My entire drive home was dominated by paranoia. Where was he now? What did he look like? (I saw a picture of him when he was younger, but its way old) What were his habits, his quirks? ...what do I do if he comes back? He's dangerous, and that word doesn't cover it quite as much as it should. He's insane, absolutely insane. I Heard that he likes to work out, so he's apparently quite built and very tall.
Despite all of this, despite the literal hell she has LIVED through, she is... incredible. Despite starting education when she was 12, she graduated HS with a 3.98 GPA. She's not crazy, broke, anything. Yeah, she's got a dark sense of humor, but so do I, and I didn't go through... that.
Well, I just recently learned that he's mobile now. Has a moped and access to other transportation. He's mobile, and he wants to see her. That makes the possibility of meeting him very real. And I know for a fact that this isn't a "seek out family and reconcile" type thing. This man is insane. He is absolutely insane and she wants nothing to do with him. I've been running scenarios every day since then, and my conclusions are startling.
If he does return, I'll give him a chance to leave. If he takes it, cool. If not?

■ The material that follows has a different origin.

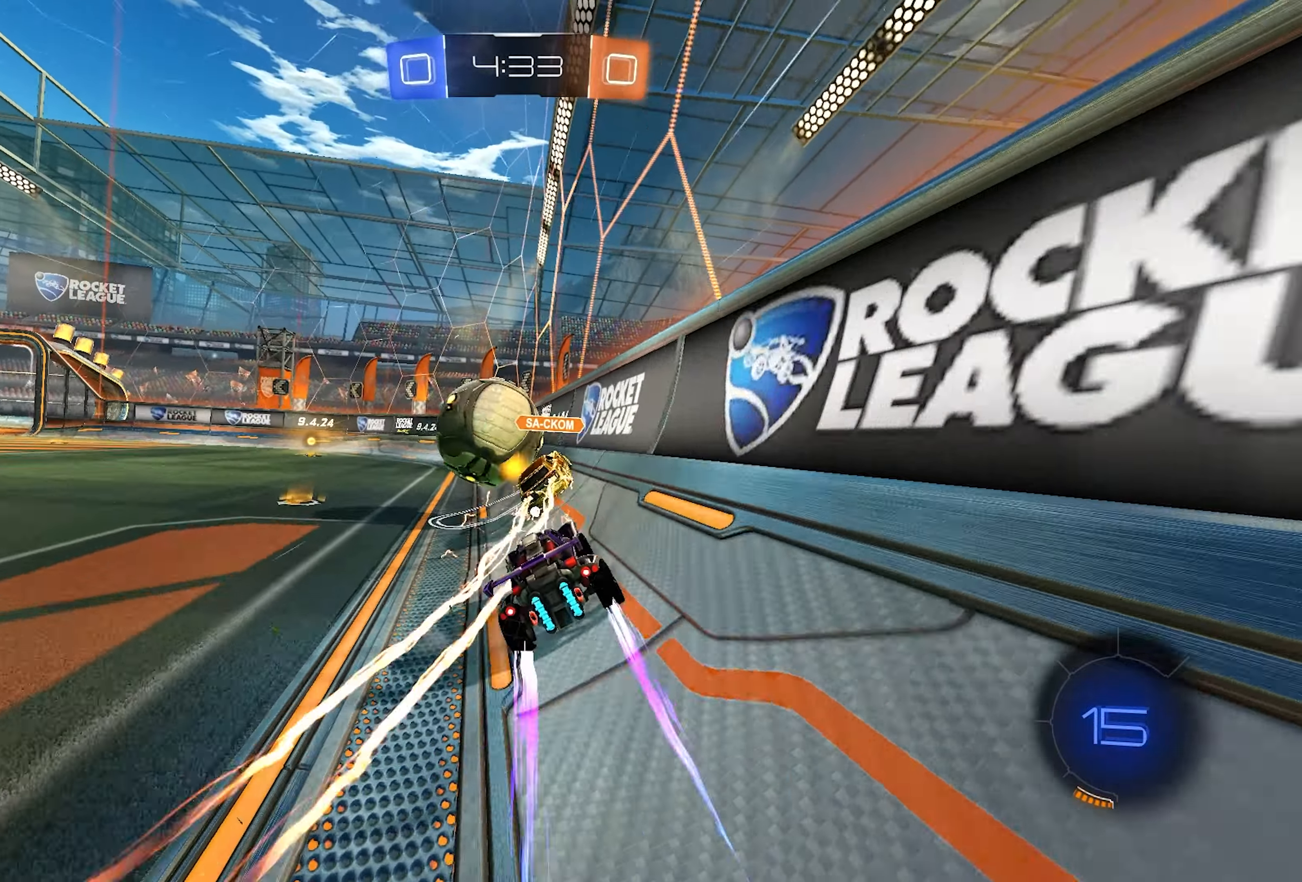
{"buttons": ["R2"], "left_stick": "center", "right_stick": "center", "events": [[33, "left_stick", "left"], [167, "left_stick", "center"], [283, "left_stick", "left"], [433, "left_stick", "center"]]}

We have a problem. He's registered in my head as a threat of the highest degree. He can, will, and has hurt her before and I'll be damned if I'm gonna let it happen again. If he comes back and tries to force his way to her, I'll kill him.
I'm serious. If he tries to get to her, I'll kill him before he does. I will end his life and remove his physical existence from this earth. I don't care what manner he goes about it, if he tries to get to her, he's dead. Simple as that.
Facepunch, I want to kill someone.
I wouldn't intend to kill, but I'd sure as hell have a knife on me at all times. That's some horror movie content right there.